Asian Orange Beef Jerky Recipe

One of my favorite dishes to get at our local Chinese restaurant is orange beef. It has a great citrus flavor from the orange and lots of flavor from the garlic and ginger. I take that concept and apply it to create our Asian Orange Beef Jerky.

The Asian orange marinade is very simple to make. You simply take all the ingredients and blend them together in a food processor or blender. Pour the sauce over the beef strips and let is sit for several hours and you are all set to start dehydrating.

Asian Orange Beef Jerky Recipe

Asian Orange Beef Jerky Ingredients


For the Asian Orange Marinade

3 oranges, peeled and broken into segments
3 scallions, coarsely chopped
2 tablespoons fresh ginger, coarsely chopped
3 cloves garlic, coarsely chopped
4 tablespoons sesame oil
3 tablespoons soy sauce
2 tablespoons honey
1/2 tablespoon grated orange peel (optional)

For the Beef Jerky

3 lbs. of meat (about 1360 gm)
1 to 2 cups Asian orange marinade

Asian Orange Beef Jerky Instructions


For the Asian Orange Marinade

To make the Asian orange marinade add all of the ingredients to a food processor or blender and process until it mixes well. If the marinade is too thick you can add some water or orange juice to thin it out.

For the Asian Orange Beef Jerky

Trim all the fat, gristle, and silver skin from the beef. Slice the beef into thin strips 1/8" to 3/8" thick, against the grain. Set the strips down in a large container like a bowl, flat tray, or sealable plastic bag.

Pour the Asian orange marinade over the meat and mix well. Store the meat in the fridge for at least 4 to 8 hours, or overnight.

Making Asian Orange Beef Jerky in the Oven

Preheat the oven to 160°F / 71°C, or the lowest setting it will go.

Remove the beef slices from the container and layer the strips in a single layer on a baking tray, or drying rack on top of a cookie sheet. Make sure the beef strips don't overlap and have a little space between them to enable good air circulation.

Arrange the oven shelves leaving at least 4 inches of space from the top and bottom sources of heat to achieve even heating. Place the strips in the oven to start dehydrating them.

Making Asian Orange Beef Jerky in a Dehydrator

Preheat your dehydrator to at least 141°F / 60.5°C and up to 165°F / 74°C.

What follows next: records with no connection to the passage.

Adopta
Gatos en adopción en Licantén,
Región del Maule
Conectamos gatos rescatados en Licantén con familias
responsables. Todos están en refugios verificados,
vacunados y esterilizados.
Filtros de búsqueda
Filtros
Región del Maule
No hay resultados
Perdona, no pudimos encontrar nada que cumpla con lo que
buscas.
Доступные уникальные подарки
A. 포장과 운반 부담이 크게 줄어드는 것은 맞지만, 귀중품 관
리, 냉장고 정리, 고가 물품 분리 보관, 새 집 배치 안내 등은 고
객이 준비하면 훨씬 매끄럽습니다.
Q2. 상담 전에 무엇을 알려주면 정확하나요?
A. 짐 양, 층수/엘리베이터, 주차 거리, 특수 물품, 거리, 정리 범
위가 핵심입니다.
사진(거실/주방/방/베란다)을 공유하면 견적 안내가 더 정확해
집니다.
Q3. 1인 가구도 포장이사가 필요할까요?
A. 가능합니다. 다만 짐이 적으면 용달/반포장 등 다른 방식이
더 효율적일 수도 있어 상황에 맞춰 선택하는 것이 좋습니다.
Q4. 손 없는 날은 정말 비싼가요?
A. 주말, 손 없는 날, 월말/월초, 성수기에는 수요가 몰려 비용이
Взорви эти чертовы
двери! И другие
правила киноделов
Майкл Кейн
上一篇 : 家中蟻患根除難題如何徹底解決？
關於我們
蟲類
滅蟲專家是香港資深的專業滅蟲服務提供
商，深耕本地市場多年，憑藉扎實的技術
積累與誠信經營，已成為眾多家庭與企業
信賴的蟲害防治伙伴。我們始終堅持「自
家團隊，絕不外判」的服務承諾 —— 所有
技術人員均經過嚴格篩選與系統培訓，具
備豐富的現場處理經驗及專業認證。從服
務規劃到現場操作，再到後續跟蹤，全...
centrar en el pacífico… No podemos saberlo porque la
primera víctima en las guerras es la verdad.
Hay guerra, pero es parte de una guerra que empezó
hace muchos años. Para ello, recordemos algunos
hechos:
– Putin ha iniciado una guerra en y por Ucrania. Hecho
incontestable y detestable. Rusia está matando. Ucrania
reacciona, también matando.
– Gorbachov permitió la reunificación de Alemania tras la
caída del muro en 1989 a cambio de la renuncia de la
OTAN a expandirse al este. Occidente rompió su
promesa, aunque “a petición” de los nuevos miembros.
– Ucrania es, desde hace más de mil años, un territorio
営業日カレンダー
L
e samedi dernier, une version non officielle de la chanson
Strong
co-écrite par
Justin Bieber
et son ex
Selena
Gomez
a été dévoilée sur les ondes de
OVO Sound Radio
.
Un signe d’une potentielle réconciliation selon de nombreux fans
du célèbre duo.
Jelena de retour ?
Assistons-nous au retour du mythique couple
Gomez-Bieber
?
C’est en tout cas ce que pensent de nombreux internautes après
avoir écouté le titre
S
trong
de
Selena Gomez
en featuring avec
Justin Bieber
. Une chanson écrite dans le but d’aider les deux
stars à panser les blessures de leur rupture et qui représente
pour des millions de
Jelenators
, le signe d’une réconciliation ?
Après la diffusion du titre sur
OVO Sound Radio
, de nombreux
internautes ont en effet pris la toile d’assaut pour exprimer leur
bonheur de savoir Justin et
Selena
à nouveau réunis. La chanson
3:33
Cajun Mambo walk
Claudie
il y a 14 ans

Place the strips in a single layer on the dehydrator trays. Be sure to leave some space between the jerky strips for sufficient air flow. If you are not using wire or mesh trays you may need to turn the beef jerky over once in the middle of the drying process.

Dry the beef jerky for 6 to 10 hours. If thicker strips of meat are used it may take longer.

Finishing the Asian Orange Beef Jerky

To test the beef jerky remove a strip or two from the oven racks or dehydrator trays with clean kitchen tongs. Dried beef jerky strips should be chewy but still tender. When bent, it should be flexible enough not to break but it should crack instead.

Once the Asian orange beef jerky is sufficiently dry, remove it from the dehydrator and let it cool for 30 to 60 minutes. If there is any oil or moisture on the beef jerky use paper towels to blot it dry.

Put the jerky in tightly sealed containers then refrigerate or freeze. The Asian orange beef jerky will last in the refrigerator for a month or two and in the freezer for several months.